「星空の下で」を紹介!当時一線を画したパンクロック
みなさんはパンクロックと言われるとどんな印象を持っておられるでしょう。
恐らく多くの方が「激しい」「熱狂的」のようなイメージをお持ちではないでしょうか。
パンクロックというのは、溢れんばかりの衝動を激しいサウンドに乗せて歌ったそれを表しています。
感情が先走った音楽と言えばいいのか、逆に言うと演奏がシンプルな故に玄人好みではなかったりもしますね。
「星空の下で」は泣けるパンクロック
そしてパンクロックと聞くと数ある感情の中でも「怒り」「喜び」といったものが浮かんで来がちです。
しかしご存知の通り感情というものは決してそれだけではなく、様々なものがありますよね。
つまり何が言いたいのかというと、今回紹介するSHAKALABBITS(以下シャカラビ)の「星空の下で」がそれらとは一線を画すパンクロックであるということ。
この曲は確かにパンクロックと呼ばれる類の音楽。
しかし通常のそれらのイメージにはない、「泣けるパンクロック」なのです。
青春パンクブームの中でも異彩を放っていたシャカラビ
「星空の下で」は2003年11月6日に、「ポビーとディンガン」との両A面シングルとしてリリースされた楽曲。
当時はシャカラビも含めて邦楽シーンでパンクロックがブームを迎えており、若さ故の衝動を吐露した内容に「青春パンク」なんて言葉も登場するほどの勢いを見せていました。
その影響もあって、未だに彼女たちの楽曲と言えばこの2000年初頭の作品のイメージが強いですね。

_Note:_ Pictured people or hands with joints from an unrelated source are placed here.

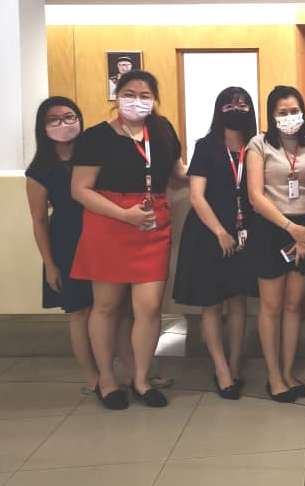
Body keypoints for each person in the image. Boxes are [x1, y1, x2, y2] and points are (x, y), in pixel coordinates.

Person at [71, 70, 188, 410]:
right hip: (109, 223)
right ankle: (107, 379)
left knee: (149, 307)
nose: (137, 100)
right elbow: (80, 189)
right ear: (117, 97)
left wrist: (210, 171)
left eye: (145, 94)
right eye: (130, 93)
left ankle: (141, 378)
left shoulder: (163, 131)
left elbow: (177, 172)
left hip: (152, 224)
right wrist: (124, 215)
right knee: (107, 307)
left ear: (155, 99)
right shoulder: (96, 137)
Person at [173, 87, 259, 400]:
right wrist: (220, 232)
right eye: (230, 104)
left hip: (245, 232)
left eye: (243, 104)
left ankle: (234, 365)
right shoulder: (206, 146)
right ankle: (221, 371)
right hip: (209, 233)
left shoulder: (255, 146)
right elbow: (196, 196)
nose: (237, 108)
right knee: (212, 305)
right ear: (219, 109)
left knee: (238, 302)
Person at [245, 85, 305, 403]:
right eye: (282, 112)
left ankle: (289, 372)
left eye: (294, 111)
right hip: (272, 228)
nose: (289, 117)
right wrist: (292, 229)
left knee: (294, 306)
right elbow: (255, 195)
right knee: (272, 306)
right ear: (272, 115)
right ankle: (274, 376)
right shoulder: (258, 144)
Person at [25, 97, 100, 395]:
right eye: (54, 120)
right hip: (66, 243)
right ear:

実際に長きに渡って演奏されることになる名曲もこの頃にたくさん生まれました。
そんなブームの中でもこのシャカラビというバンドは他のパンクバンドとは異彩を放っていた印象があります。
それは楽曲を聴いていただければよくわかっていだだけるはず。
当時だけではなく、15年経った2018年現在に至っても未だにシャカラビのようなパンクバンドは現れていないような気がします。
男勝りな歌声なのに女性的で繊細?
冒頭部分を読んで「泣けるパンクロックなんて、他にもたくさんあるでしょ」と思っていた方もきっとおられるのではないでしょうか。
しかし多くのパンクロックの「泣ける」の意味は恐らく男泣きのような印象でしょう。
シャカラビがそれらと違うところは、やはり女性らしい繊細さが表れているところです。
しかしボーカル、UKIの歌声は女性的なイメージとは全く逆で、男勝りといった感じ。
何故男勝りなのに女性らしい繊細さを感じるのか。
「泣きたいのに強がっている」
この曲でのUKIの歌声からそんなニュアンスを感じた方もきっとおられるはずです。
強いようでいて本当は弱い部分もある。
それってすごく女性的で繊細な部分ですよね。
だからこそこの曲が他のパンクロックとはまた違って聴こえ、ギュッと胸を締め付けられるような気持ちにさせられるのです。
そうなってくると彼女が考えた歌詞の内容もいよいよ気になって来ますね。
ここから順を追って覗いていってみましょう!
似た者同士の二人が運命を感じながらも別れてしまったのは
今まで何度も思った「僕たちはよく似てる」
あの時ふたりで消えてしまえたなら
出典: 星空の下で/作詞:UKI 作曲:MAH
好きな相手との共通点が見つかったときというのは嬉しいものです。
同じものを好きだったり、同じものが苦手だったりすると余計に親近感を覚えたりしませんか?
「似ているな」と思うことが何度も重なったりすると、相手に運命を感じたりなんてこともあるでしょう。
そしてこの曲に登場する二人にも、そんなことが何度もあったようです。
しかし「あの時ふたりで消えてしまえたなら」という言葉に覗かせるのは、もう手遅れだという気持ち。
二人は運命的なものを感じながらも、結局は別れてしまったのでしょう。
似た部分が見えるたびになくなっていった刺激
はじめて描いた不安で刺激的な将来も
とり憑くウサギにかじられたのだろう
出典: 星空の下で/作詞:UKI 作曲:MAH
運命を感じた彼と過ごす中で描く将来は、「どうなってくんだろう」という刺激に溢れたものでした。
しかし二人が似た者同士だということを考えてみてください。
相手が自分に似ているのだから、彼が何を考えているのかも大体わかるのです。
似た者同士という関係は安心ではあっても、きっと刺激的ではありませんよね。
最初のうちはどうなっていくかわからない二人の関係にドキドキした気持ちで居られた。
でも二人が似ているということがわかるに連れ、そのドキドキもなくなっていってしまった。
この部分で描かれているのはそんな内容なのではないでしょうか。
歌詞にウサギが登場するのはシャカラビのバンド名へのリンクを意識させますね。